* _Problem to solve_: In the article below on Powin's collapse, turn the paragraph beginning "But those anxious battery owners" into a short bulleted list that keeps its main facts.

* _Excerpt to read_:
· · · ·

It’s a strange thing when a company that just secured ample working capital then runs out of working capital just a few months later. Sources familiar with Powin’s business said the debt package, paradoxically, hastened the company’s demise.
Powin drew on only about $25 million of the available debt, but the deal company leadership accepted was “very ugly” and “poorly structured” for Powin’s purposes, said one former Powin customer granted anonymity to speak on sensitive business matters. Another grid storage veteran, who also spoke on condition of anonymity, likened the situation to a payday loan: “They got upside down, and KKR called it in.”
KKR declined to comment on the specifics of Powin’s debt facility.
Powin wouldn’t be the first cleantech company that failed after getting behind on its debt payments. Major rooftop solar provider Sunnova increasingly turned to corporate debt to raise cash as the market soured, then struggled to find cash for debt payments and fell into bankruptcy in June. Electric bus maker Proterra piled up corporate debt before its bankruptcy filing in 2023. When it’s time to pay the tab, even a promising customer pipeline is no legal tender.
Powin’s financial collapse triggered an existential question for all the storage plants out there running on its hardware and software.
“Everyone’s trying to figure out how to maintain their products and solutions and not have bricked systems,” the former customer said.
Software needs updates, as anyone with an iPhone is repeatedly reminded, and the same goes for the systems that tell huge banks of batteries when to charge and discharge. Energy market rules change; hardware trips up. If Powin simply ceased to exist, it would jeopardize the reliability of all the critical power plants running on its control systems.
But those anxious battery owners may soon get some relief now that software startup FlexGen became a stalking horse bidder in June, proposing to buy “substantially all” of Powin’s assets for $36 million. It’s also lending money to keep Powin operating in the meantime. There will still be an auction, and other firms could bid more. But if all goes according to plan, this process will conclude by early August.

· · · ·

* _Supplied entries_:

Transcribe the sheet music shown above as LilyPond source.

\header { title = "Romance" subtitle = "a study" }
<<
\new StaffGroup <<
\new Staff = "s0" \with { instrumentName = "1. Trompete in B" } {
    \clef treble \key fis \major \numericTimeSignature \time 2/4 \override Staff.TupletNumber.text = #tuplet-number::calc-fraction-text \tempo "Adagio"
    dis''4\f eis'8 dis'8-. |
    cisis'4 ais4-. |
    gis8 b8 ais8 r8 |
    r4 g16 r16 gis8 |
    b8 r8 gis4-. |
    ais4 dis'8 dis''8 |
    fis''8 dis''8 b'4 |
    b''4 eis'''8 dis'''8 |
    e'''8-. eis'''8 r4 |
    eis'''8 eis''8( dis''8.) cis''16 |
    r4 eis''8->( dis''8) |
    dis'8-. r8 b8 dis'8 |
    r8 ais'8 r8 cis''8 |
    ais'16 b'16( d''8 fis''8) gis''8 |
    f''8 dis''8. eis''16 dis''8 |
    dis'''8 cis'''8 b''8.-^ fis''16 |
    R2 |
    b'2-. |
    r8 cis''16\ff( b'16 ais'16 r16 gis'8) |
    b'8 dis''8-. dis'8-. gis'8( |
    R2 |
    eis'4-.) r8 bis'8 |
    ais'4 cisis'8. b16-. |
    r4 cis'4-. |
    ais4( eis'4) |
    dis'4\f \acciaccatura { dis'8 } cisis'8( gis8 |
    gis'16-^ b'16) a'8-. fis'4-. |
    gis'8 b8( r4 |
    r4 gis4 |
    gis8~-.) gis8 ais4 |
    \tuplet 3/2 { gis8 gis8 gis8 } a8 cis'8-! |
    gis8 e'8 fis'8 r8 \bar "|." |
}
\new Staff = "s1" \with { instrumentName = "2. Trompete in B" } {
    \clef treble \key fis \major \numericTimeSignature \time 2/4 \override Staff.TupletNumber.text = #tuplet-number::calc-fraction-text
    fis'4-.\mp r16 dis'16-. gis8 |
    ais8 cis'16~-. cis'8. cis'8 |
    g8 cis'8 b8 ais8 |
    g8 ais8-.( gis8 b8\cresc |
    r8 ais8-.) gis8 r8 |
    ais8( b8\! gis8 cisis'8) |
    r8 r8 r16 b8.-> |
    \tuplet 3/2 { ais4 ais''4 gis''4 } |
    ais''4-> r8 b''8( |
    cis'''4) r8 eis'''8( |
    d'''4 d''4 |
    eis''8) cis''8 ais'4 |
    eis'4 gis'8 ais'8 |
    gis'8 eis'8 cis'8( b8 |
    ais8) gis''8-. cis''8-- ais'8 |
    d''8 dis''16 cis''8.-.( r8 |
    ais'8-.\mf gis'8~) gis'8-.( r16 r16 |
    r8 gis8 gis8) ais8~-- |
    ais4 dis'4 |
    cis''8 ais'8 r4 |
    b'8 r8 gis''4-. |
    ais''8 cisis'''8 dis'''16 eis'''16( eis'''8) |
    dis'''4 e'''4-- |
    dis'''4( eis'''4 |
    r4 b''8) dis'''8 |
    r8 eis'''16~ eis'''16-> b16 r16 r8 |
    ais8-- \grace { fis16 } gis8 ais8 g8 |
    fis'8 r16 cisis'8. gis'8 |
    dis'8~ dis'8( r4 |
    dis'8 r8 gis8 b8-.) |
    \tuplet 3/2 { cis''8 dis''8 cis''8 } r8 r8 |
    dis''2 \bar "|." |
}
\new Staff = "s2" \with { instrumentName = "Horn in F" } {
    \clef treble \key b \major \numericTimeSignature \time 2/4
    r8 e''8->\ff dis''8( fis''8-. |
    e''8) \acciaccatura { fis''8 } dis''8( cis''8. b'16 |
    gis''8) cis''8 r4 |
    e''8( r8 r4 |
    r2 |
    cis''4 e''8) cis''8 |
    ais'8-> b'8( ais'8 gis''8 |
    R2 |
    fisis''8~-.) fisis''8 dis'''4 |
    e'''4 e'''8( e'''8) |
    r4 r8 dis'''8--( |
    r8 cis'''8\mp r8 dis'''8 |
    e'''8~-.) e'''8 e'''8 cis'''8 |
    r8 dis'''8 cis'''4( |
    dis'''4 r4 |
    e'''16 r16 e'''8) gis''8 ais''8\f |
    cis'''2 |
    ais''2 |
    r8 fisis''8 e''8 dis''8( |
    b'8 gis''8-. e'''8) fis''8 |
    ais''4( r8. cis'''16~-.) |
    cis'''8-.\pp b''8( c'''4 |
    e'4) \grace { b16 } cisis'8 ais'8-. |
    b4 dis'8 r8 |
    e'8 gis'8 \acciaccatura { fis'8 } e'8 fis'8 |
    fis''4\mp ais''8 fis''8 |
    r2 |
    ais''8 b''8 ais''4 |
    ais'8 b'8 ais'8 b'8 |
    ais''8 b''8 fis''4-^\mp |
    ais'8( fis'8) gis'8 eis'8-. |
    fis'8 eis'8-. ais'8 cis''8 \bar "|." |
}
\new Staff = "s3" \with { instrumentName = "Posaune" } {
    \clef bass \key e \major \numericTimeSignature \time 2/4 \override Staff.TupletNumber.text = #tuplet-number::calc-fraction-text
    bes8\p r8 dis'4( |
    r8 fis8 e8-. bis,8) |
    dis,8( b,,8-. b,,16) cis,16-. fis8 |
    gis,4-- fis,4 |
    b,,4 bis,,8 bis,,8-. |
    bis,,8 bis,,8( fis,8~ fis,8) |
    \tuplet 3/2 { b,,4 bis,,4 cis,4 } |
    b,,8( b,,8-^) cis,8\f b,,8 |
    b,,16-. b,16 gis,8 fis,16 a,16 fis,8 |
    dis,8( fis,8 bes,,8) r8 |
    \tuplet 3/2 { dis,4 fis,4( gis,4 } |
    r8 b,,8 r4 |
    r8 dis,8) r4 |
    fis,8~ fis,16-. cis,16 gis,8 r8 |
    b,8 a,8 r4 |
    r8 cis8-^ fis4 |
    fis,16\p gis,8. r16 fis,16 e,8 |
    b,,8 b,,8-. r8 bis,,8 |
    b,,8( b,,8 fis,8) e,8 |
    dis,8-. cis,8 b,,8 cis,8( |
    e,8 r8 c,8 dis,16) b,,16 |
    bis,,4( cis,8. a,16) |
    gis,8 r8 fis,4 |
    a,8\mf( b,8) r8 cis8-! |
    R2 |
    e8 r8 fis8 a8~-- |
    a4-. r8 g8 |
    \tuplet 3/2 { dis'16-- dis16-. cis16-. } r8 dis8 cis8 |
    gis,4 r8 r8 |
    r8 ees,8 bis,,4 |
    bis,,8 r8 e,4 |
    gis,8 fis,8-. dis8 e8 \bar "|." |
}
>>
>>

· · · ·

* _Solution to this task_:
- Anxious owners of batteries running on Powin's systems may soon get some relief.
- In June, software startup FlexGen became a stalking horse bidder, offering $36 million for "substantially all" of Powin's assets.
- FlexGen is also lending money to keep Powin operating in the meantime.
- An auction will still be held, and other firms could bid more.
- If all goes according to plan, the process will conclude by early August.